When Clarke isn’t focused on wildlife, she can be found managing her campground business, or doing wedding photography. Her art is available at the Nisutlin Trading Post in Teslin and at Johnson’s Crossing Lodge. Her photography is also featured from time to time in the Whitehorse Star. She sells her photography online at FineArtAmerica.com and Flikr.com, but predominantly uses Facebook as a platform to showcase and sell her artwork. As her parents are elderly and no longer able to get out to the trapline, Clarke promised to post one photo a day, so they could continue to experience life out there. It is a promise she has upheld.

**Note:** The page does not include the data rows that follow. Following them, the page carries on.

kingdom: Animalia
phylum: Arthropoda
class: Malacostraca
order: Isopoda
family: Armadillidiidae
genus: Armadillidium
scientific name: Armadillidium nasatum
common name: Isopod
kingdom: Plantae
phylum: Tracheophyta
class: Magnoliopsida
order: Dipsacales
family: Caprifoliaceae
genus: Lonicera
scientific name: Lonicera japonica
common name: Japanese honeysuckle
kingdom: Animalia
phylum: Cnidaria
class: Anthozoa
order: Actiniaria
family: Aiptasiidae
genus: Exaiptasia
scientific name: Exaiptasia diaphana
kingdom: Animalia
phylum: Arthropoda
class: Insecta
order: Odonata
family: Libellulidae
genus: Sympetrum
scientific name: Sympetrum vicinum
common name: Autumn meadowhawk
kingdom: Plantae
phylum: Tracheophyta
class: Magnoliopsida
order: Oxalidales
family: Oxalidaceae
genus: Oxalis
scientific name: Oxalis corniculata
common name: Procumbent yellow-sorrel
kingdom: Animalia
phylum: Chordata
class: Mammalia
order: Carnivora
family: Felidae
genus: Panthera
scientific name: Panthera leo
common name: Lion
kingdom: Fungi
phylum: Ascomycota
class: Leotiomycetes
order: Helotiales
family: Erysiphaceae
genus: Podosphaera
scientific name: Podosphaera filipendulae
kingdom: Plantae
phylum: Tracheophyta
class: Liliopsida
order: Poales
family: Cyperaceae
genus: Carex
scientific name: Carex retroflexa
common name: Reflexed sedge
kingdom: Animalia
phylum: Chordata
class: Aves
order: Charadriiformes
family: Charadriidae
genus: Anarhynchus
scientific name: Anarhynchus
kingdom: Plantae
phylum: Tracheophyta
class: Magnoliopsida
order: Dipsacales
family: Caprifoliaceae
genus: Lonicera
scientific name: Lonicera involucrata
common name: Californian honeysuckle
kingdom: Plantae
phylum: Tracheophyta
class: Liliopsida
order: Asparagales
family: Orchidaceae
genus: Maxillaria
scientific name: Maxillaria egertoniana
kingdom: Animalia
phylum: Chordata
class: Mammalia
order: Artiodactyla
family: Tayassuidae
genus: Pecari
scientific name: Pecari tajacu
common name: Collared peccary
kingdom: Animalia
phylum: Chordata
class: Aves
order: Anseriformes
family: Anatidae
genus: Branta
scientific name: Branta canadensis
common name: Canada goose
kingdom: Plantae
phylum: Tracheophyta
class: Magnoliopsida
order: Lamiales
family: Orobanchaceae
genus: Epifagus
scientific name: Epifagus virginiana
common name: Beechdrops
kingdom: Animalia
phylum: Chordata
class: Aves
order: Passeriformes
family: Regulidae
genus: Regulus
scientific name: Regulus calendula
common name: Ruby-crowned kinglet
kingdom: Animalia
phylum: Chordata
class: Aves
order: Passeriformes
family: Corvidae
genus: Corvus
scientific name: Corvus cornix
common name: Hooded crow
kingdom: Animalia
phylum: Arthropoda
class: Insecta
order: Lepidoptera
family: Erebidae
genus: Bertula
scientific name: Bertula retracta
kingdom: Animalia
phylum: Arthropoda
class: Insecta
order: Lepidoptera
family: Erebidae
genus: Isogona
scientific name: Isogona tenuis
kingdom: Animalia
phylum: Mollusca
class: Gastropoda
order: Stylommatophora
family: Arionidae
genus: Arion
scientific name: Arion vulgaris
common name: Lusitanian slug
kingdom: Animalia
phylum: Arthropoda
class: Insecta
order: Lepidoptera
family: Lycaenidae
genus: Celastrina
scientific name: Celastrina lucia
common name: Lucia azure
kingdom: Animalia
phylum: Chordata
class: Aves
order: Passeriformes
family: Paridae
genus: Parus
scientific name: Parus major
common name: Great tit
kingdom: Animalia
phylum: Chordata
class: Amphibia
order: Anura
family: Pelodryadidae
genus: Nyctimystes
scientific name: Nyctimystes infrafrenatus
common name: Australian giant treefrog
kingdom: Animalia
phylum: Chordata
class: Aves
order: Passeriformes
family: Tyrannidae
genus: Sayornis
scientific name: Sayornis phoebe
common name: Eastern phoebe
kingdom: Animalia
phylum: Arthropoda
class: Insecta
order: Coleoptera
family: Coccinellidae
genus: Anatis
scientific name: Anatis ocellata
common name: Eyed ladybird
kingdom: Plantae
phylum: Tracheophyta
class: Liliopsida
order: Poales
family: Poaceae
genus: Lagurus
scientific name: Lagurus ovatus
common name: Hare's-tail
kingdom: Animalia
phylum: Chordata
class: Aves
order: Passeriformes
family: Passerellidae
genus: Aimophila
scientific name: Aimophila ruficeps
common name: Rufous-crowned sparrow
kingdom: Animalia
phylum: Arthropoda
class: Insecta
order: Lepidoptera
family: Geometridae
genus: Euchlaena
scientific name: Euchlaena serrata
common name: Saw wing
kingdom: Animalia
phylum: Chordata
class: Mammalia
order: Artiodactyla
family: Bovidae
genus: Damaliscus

Clarke recently departed for a trip to Spain with her husband. She confesses her love of photography is much more than just a hobby, evident by her travel bag, which she described as packed full with camera gear and only one change of clothes.
“I have friends that laugh and say, you must sleep with your camera,” Clarke laughs. “I say, well, it’s right by my bed, beside my rifle.
“The Yukon is a really good place to live if you’re into nature and photography, it’s all right there out your door. You just have to respect everything – the land, the animals and get out there and enjoy it!”